● **Available data**:

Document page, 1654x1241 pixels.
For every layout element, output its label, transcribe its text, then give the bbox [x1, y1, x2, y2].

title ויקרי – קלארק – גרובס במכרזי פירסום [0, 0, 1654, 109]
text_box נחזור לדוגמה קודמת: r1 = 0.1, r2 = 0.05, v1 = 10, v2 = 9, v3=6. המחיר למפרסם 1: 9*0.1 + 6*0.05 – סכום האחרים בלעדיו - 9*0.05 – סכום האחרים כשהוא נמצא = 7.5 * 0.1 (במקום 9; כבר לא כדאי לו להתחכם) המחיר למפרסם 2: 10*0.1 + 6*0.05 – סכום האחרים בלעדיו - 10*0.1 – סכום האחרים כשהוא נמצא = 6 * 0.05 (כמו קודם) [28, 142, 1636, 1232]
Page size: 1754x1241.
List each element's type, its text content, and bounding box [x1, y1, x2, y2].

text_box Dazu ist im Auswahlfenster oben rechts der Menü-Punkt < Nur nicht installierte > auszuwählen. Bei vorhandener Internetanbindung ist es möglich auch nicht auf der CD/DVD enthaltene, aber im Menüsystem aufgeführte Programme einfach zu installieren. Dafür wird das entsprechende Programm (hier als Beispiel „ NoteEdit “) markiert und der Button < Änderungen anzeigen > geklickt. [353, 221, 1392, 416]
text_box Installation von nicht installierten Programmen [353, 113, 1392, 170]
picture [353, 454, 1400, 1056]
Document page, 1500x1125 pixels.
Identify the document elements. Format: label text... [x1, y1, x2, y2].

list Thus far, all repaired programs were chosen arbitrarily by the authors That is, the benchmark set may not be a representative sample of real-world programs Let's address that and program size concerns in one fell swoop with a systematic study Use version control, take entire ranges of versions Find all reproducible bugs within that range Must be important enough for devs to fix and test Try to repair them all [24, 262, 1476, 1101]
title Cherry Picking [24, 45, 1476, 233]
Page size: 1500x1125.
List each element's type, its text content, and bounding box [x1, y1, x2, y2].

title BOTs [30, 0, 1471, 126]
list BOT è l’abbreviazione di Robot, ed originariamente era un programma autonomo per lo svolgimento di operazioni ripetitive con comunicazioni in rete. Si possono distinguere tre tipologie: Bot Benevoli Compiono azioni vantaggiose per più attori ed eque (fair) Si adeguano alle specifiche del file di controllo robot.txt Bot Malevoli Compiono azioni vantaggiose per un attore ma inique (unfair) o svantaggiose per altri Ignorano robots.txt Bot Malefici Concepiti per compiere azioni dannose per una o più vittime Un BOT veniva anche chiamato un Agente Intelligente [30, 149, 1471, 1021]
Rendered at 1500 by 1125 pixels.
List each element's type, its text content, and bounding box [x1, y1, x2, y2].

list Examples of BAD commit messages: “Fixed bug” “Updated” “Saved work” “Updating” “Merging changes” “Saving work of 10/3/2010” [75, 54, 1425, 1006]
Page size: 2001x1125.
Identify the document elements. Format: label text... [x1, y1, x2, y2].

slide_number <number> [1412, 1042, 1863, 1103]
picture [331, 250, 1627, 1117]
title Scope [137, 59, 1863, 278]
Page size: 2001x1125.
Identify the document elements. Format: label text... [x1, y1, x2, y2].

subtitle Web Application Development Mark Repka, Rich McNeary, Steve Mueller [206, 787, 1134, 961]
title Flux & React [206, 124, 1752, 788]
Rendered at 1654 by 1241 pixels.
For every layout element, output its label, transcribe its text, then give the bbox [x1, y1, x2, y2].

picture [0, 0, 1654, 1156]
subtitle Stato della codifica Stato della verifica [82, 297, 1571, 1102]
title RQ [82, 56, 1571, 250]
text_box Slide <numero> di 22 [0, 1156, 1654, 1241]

● **Problem statement**:
Reproduce the lines of the listing above without any change, from the line with "Rendered at 1500 by 1125 pixels." to the line with "list Examples of", both included.

● **Solution for this problem**:
Rendered at 1500 by 1125 pixels.
List each element's type, its text content, and bounding box [x1, y1, x2, y2].

list Examples of BAD commit messages: “Fixed bug” “Updated” “Saved work” “Updating” “Merging changes” “Saving work of 10/3/2010” [75, 54, 1425, 1006]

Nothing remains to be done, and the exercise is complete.